Robot-assisted laparoscopic radical prostatectomy (RARP) is performed using the Si Da Vinci surgical system. The patient is placed on a movable platform, which is inserted through the patient's posterior end. The patient's hip joint needs to be externally rotated at an angle of 50°-60° to fully utilize gravity and expose the potential inter-organ and inter-space cavities. During the operation, the head of the operating table should be lowered and the feet raised to the maximum extent to adjust the inclination angle of the operating bed.

During the RARP operation, various factors, such as carbon dioxide pneumoperitoneum, head-down tilt position, surgical operations, anesthesia, disease nature, and the age of the patient, may increase blood viscosity, damage the venous endothelium, and delay venous blood flow in the lower limbs. The external rotation of the hip joint during the operation may cause the femoral vein to be pulled or compressed, resulting in a decrease in the inner diameter of the femoral vein and further delaying venous blood flow in the lower limbs, thereby increasing the risk of deep vein thrombosis (DVT) [3]. DVT is the main source of secondary pulmonary thromboembolism (PTE) and can lead to a poor prognosis if left untreated. Therefore, taking active comprehensive preventive measures is of utmost importance [4].

Our robotic surgery team has consulted relevant literature [5,6,7] and combined clinical practice to continuously improve the intraoperative position of RARP, maintaining the hip joint function and ensuring patient safety and maximum exposure of the surgical field. This study compares the hemodynamics of two commonly used positions in RARP and provides feasibility and practicality for its clinical application.

Information and methods

Clinical information

Prospective clinical data from a study conducted in a tertiary hospital in Zhejiang Province, China, from February 2020 to March 2022, were used to investigate 196 patients who underwent robot-assisted radical prostatectomy (RARP) within the same medical group. All surgeries were performed by a dedicated team of nurses. All experiments were carried out in accordance with relevant guidelines and regulations, and this project was approved by the ethics committee of Zhejiang Provincial People's Hospital (2022009), and informed consent was obtained from all subjects.

Inclusion/exclusion criteria

Inclusion criteria were as follows: 1) patients had a confirmed pathological diagnosis from a prostate biopsy before surgery, with no evidence of distant metastasis on imaging examinations; 2) patients had complete surgical video data, were conscious and able to communicate effectively, had an American Society of Anesthesiologists (ASA) classification of I to II, and did not experience hypothermia during the operation; 3) patients had no history of abdominal or pelvic surgery, radiation therapy (except for prostate biopsy), neoadjuvant chemotherapy, severe chronic diseases, or difficulty tolerating carbon dioxide pneumoperitoneum; and 4) patients had not used drugs affecting the coagulation or fibrinolysis systems in the 2 weeks before surgery, and ultrasound examination of the lower limbs showed unobstructed venous blood flow before anesthesia. Exclusion criteria were as follows: 1) patients with a history of venous thromboembolism (VTE) who had received anticoagulant or thrombolytic therapy before surgery; 2) patients with cardiovascular diseases that were prone to thrombosis, such as atrial fibrillation, congestive heart failure, or pulmonary edema, or other concomitant malignant tumors; 3) patients with abnormal lower limb local conditions, including swelling, necrosis, dermatitis, skin graft surgery, severe limb deformity, joint surgery history, or ischemic vascular disease, such as arterial sclerosis; and 4) patients with a body mass index (BMI) of ≥30 kg/m2. Additional exclusion criteria were as follows: 1) changing the surgical approach to laparoscopy or open surgery during the operation, and 2) transfusion of blood products during the operation.

Provided information:
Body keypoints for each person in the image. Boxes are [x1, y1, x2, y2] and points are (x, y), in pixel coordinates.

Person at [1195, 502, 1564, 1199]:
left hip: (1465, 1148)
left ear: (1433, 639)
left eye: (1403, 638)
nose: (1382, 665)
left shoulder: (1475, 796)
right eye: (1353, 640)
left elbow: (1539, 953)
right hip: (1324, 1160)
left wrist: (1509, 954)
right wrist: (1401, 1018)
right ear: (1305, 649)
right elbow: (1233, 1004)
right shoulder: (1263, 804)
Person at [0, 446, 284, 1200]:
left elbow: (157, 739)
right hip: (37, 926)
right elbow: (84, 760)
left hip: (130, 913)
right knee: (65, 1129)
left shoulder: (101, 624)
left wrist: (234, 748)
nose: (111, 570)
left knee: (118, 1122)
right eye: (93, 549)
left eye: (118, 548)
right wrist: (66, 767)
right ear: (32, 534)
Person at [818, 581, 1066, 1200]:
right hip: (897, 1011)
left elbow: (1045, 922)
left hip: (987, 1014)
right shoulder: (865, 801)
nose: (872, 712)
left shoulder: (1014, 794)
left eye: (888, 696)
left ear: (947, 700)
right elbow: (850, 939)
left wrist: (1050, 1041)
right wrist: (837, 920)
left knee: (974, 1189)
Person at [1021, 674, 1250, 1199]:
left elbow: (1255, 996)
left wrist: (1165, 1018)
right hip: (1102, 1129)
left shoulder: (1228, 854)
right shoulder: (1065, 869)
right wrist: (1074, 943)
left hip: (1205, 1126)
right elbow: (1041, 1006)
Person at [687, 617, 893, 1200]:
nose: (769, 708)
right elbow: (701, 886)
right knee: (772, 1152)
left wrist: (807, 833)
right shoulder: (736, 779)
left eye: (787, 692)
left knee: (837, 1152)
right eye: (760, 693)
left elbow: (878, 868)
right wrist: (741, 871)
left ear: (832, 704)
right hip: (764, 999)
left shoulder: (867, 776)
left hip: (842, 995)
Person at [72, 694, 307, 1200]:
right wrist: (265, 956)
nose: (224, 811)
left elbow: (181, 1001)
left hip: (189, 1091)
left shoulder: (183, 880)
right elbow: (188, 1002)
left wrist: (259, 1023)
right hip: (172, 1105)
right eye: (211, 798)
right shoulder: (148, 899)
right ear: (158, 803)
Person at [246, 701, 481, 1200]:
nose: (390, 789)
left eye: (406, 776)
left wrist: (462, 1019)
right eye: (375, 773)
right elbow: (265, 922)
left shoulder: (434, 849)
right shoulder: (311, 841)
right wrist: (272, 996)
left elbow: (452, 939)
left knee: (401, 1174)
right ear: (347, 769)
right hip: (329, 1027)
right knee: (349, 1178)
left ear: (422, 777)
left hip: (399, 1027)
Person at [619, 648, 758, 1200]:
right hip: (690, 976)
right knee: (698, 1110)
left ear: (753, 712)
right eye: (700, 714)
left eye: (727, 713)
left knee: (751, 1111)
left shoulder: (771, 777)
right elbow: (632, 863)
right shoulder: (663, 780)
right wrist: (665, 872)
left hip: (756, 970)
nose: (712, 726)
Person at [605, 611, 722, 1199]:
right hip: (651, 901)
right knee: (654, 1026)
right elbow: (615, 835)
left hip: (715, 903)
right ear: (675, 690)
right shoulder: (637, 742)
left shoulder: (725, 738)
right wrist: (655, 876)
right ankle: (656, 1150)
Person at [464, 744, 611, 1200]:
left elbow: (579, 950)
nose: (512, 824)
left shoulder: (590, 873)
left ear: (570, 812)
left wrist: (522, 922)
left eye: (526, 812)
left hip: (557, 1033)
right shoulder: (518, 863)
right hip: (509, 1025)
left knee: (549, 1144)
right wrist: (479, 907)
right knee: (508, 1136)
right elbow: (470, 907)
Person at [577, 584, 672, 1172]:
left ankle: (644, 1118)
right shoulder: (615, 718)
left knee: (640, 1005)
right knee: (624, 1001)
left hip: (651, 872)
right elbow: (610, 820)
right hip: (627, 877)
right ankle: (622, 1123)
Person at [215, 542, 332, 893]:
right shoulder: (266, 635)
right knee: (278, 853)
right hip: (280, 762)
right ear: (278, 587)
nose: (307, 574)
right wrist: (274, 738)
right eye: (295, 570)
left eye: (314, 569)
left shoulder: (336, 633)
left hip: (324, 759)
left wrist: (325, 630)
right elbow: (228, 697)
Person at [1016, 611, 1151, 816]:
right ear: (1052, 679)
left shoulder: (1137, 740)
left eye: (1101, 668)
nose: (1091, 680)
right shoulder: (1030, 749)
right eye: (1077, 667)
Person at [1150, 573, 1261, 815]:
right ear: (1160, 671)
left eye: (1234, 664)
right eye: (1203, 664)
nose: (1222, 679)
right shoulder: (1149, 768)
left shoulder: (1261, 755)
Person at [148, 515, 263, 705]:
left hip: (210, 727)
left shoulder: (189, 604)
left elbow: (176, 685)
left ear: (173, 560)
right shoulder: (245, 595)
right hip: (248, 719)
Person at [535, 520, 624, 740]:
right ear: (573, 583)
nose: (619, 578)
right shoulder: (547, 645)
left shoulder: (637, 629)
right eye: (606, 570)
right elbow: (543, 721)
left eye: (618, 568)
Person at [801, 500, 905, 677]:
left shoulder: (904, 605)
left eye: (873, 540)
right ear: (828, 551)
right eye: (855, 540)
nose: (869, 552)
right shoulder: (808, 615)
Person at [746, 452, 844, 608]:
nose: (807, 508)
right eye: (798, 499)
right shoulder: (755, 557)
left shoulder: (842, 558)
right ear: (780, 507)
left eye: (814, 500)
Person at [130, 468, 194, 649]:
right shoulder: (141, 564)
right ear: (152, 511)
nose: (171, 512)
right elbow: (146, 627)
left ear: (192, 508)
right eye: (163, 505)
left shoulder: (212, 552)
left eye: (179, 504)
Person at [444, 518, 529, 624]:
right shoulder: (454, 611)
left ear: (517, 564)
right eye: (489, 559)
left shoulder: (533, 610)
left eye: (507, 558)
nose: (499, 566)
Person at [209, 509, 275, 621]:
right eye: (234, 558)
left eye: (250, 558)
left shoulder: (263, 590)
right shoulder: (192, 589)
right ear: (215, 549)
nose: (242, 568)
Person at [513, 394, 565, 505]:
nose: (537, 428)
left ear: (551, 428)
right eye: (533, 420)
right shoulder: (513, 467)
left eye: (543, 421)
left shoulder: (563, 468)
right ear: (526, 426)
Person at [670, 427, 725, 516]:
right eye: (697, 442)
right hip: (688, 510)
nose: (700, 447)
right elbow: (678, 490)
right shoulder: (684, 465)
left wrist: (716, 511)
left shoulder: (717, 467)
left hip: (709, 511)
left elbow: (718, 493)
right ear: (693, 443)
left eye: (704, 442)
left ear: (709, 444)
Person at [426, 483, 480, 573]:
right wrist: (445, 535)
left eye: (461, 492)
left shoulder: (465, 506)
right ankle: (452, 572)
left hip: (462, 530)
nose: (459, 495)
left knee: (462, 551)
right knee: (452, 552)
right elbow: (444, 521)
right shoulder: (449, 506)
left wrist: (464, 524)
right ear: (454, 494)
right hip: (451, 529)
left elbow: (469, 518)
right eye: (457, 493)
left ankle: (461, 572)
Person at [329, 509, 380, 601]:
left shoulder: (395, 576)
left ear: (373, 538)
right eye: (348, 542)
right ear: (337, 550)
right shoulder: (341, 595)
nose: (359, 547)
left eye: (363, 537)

Task brief:
From the prostatectomy text, list each factor named as one that may increase blood viscosity, damage the venous endothelium, and delay venous blood flow in the lower limbs during RARP.

Solution to this exercise:
- carbon dioxide pneumoperitoneum
- head-down tilt position
- surgical operations
- anesthesia
- disease nature
- the age of the patient